Eric, here are logs from gcs_server, serve, and dashboard when their cpu load is low and high. I upload those files into a github repo:

Hmm, the main suspicious stack I see from high_cpu_gcs_server.log is

#12 0x0000563d386d2f0f in ray::gcs::GcsResourceManager::HandleGetResources(ray::rpc::GetResourcesRequest const&, ray::rpc::GetResourcesReply*, std::function<void (ray::Status, std::function<void ()>, std::function<void ()>)>) ()
#13 0x0000563d3861647c in std::_Function_handler<void (), ray::rpc::ServerCallImpl<ray::rpc::NodeResourceInfoGcsServiceHandler, ray::rpc::GetResourcesRequest, ray::rpc::GetResourcesReply>::HandleRequest()::{lambda()#1}>::_M_invoke(std::_Any_data const&) ()

Is this the only one that shows up when you take a stack sample? If so, then maybe it could be the ServeController polling resources, though I couldn’t confirm this based on the stack trace.

@simon-mo @eoakes on a 100-node cluster, would it be expected that ServeController could cause a lot of GCS load polling cluster status or something?

Ah yes! There’s a call to ray.state.node_ids() every 0.1s right now. Looks very likely to be the root cause.

I would recommend sending a PR to make the constant an env var to start with so they can be configured.

It is indeed the only that shows up.

Great, I will send a PR later.

One more question: is there any side-effect if I increase this number, say to 1 sec?

Thanks,
-BS

hi @simon-mo @ericl , I give it a try by increasing CONTROL_LOOP_PERIOD_S. It indeed helps reduce the cpu utilization of ServeContr. For example, when I set CONTROL_LOOP_PERIOD_S to 1, ServeContr only takes less than 10% of cpu when there’s 100 worker running. However, it doesn’t help much on gcs_server, in which case gcs_server’s cpu consumption is still around 60%-70%. Is it expected? In addition, it still takes similar amount of time (about 90 seconds) to distribute 100 tasks to 100 workers as before.

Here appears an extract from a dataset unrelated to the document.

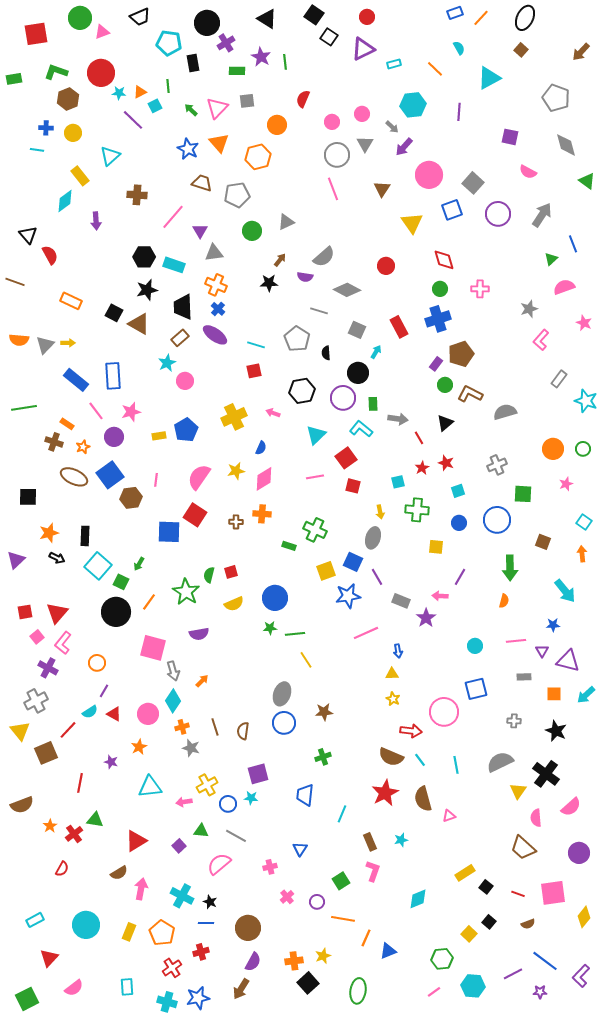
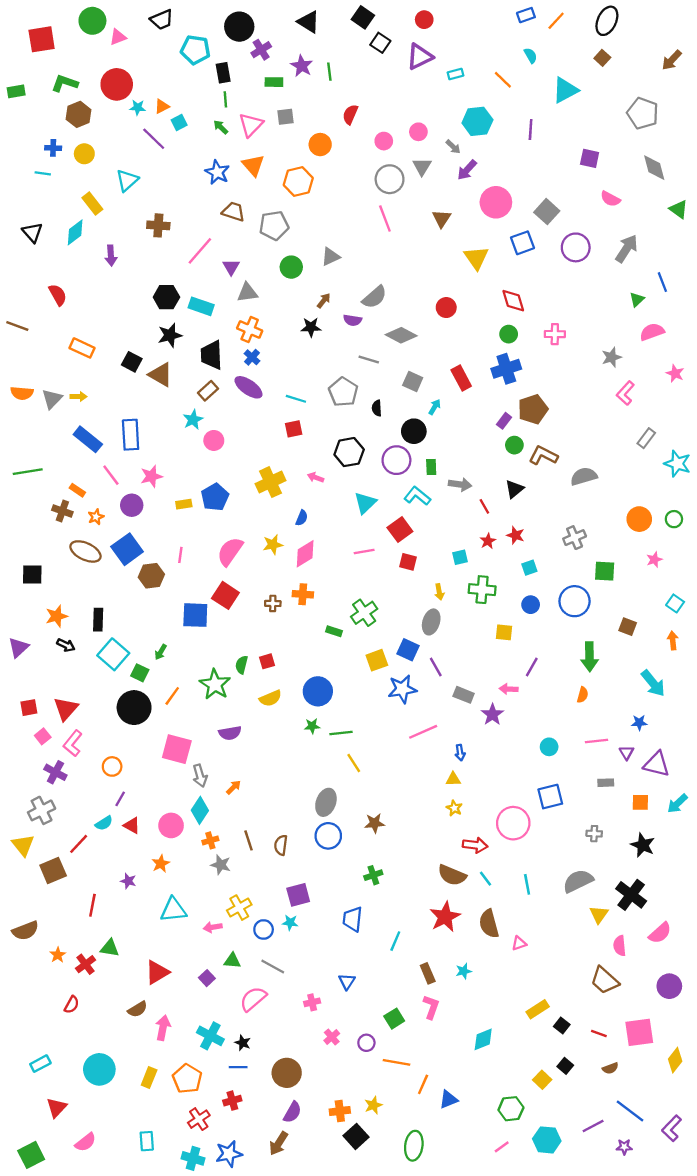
green line: (168, 86) -> (225, 99), moved
black triangle: (28, 235) -> (32, 232), moved
green cross: (315, 530) -> (364, 613), turned 30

Regarding to cores, I mean ‘worker’ and in our cluster, each node has many cores.

I think there is a misconfiguration here. Each worker node in Ray should be configured with many cores. So ideally in your cluster status you see something like “4 workers”, and each worker has 16-32+ CPUs each. Assigning 1 core per worker node is an extremely inefficient / usual configuration for Ray since it basically flattens the two level scheduling into a single level.

1 Like

Aha, that makes sense, thanks Eric. And confirmed it’s solved both gcs_server and task scheduling issue.